Mum'r Alligator warns her son Wolly never to cross the river to the village of men; but Wolly Alligator is young and hungry. He disobeys; he is caught and killed by the Man, and his hide is stuffed as a trophy.

A distraught Mum'r goes to consult the Red-Eyed One, the ancient magician of the alligators. He offers her a charm that will bring her son back to life; the price is one fat sheep per month for a year. Mum'r readily agrees. The Red-Eyed One gives her a gem to place on her stuffed son's head; this must be done in pitch blackness, for any light will rob the gem of its magic.

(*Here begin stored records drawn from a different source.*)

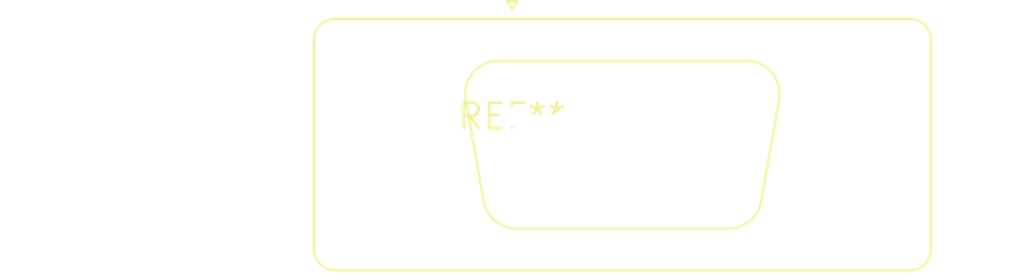
<source format=kicad_pcb>
(kicad_pcb (version 20240108) (generator pcbnew)

  (general
    (thickness 1.6)
  )

  (paper "A4")
  (layers
    (0 "F.Cu" signal)
    (31 "B.Cu" signal)
    (32 "B.Adhes" user "B.Adhesive")
    (33 "F.Adhes" user "F.Adhesive")
    (34 "B.Paste" user)
    (35 "F.Paste" user)
    (36 "B.SilkS" user "B.Silkscreen")
    (37 "F.SilkS" user "F.Silkscreen")
    (38 "B.Mask" user)
    (39 "F.Mask" user)
    (40 "Dwgs.User" user "User.Drawings")
    (41 "Cmts.User" user "User.Comments")
    (42 "Eco1.User" user "User.Eco1")
    (43 "Eco2.User" user "User.Eco2")
    (44 "Edge.Cuts" user)
    (45 "Margin" user)
    (46 "B.CrtYd" user "B.Courtyard")
    (47 "F.CrtYd" user "F.Courtyard")
    (48 "B.Fab" user)
    (49 "F.Fab" user)
    (50 "User.1" user)
    (51 "User.2" user)
    (52 "User.3" user)
    (53 "User.4" user)
    (54 "User.5" user)
    (55 "User.6" user)
    (56 "User.7" user)
    (57 "User.8" user)
    (58 "User.9" user)
  )

  (setup
    (pad_to_mask_clearance 0)
    (pcbplotparams
      (layerselection 0x00010fc_ffffffff)
      (plot_on_all_layers_selection 0x0000000_00000000)
      (disableapertmacros false)
      (usegerberextensions false)
      (usegerberattributes false)
      (usegerberadvancedattributes false)
      (creategerberjobfile false)
      (dashed_line_dash_ratio 12.000000)
      (dashed_line_gap_ratio 3.000000)
      (svgprecision 4)
      (plotframeref false)
      (viasonmask false)
      (mode 1)
      (useauxorigin false)
      (hpglpennumber 1)
      (hpglpenspeed 20)
      (hpglpendiameter 15.000000)
      (dxfpolygonmode false)
      (dxfimperialunits false)
      (dxfusepcbnewfont false)
      (psnegative false)
      (psa4output false)
      (plotreference false)
      (plotvalue false)
      (plotinvisibletext false)
      (sketchpadsonfab false)
      (subtractmaskfromsilk false)
      (outputformat 1)
      (mirror false)
      (drillshape 1)
      (scaleselection 1)
      (outputdirectory "")
    )
  )

  (net 0 "")

  (footprint "DSUB-9_Male_Vertical_P2.77x2.84mm_MountingHoles" (layer "F.Cu") (at 0 0))

)

</source>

Mum'r takes the gem home, carrying it in her mouth. Wolly's father Dad'n happens to pick that day to quarrel with her. She cannot open her mouth to answer, or she will risk sacrificng the gem's magic. Dad'n naively thinks he has won the argument.

That night, Mum'r crawls to the village across the river. She finds her son's stuffed body on the porch of a house. Placed on his head, the gem sinks into him and restores him to life. They slink back home. The next day, Mum'r gives Dad'n a thorough thrashing with her tail, to disabuse him of the illusion that he is now dominant in the family.

Wolly takes up the responsibility of paying the Red-Eyed One his monthly fee; he proves to be a relentless and very successful hunter, since bullets from guns can no longer harm him, and he knows from experience to avoid ropes and traps. He feeds his parents richly. Dad'n recovers his sense of humor, and jokes that they are now a family of three stuffed alligators: the Man stuffed Wolly, and now Wolly stuffs his parents.


Slaughtered animals are magically brought back to life elsewhere is Baum's works. In The Road to Oz, the Powder of Life is used to re-animate the skin of a blue bear that has been turned into a rug.

An animal mother whose son is in trouble consults her tribe's mysterious oracle; the same plot device is used in Baum's "The Laughing Hippopotamus."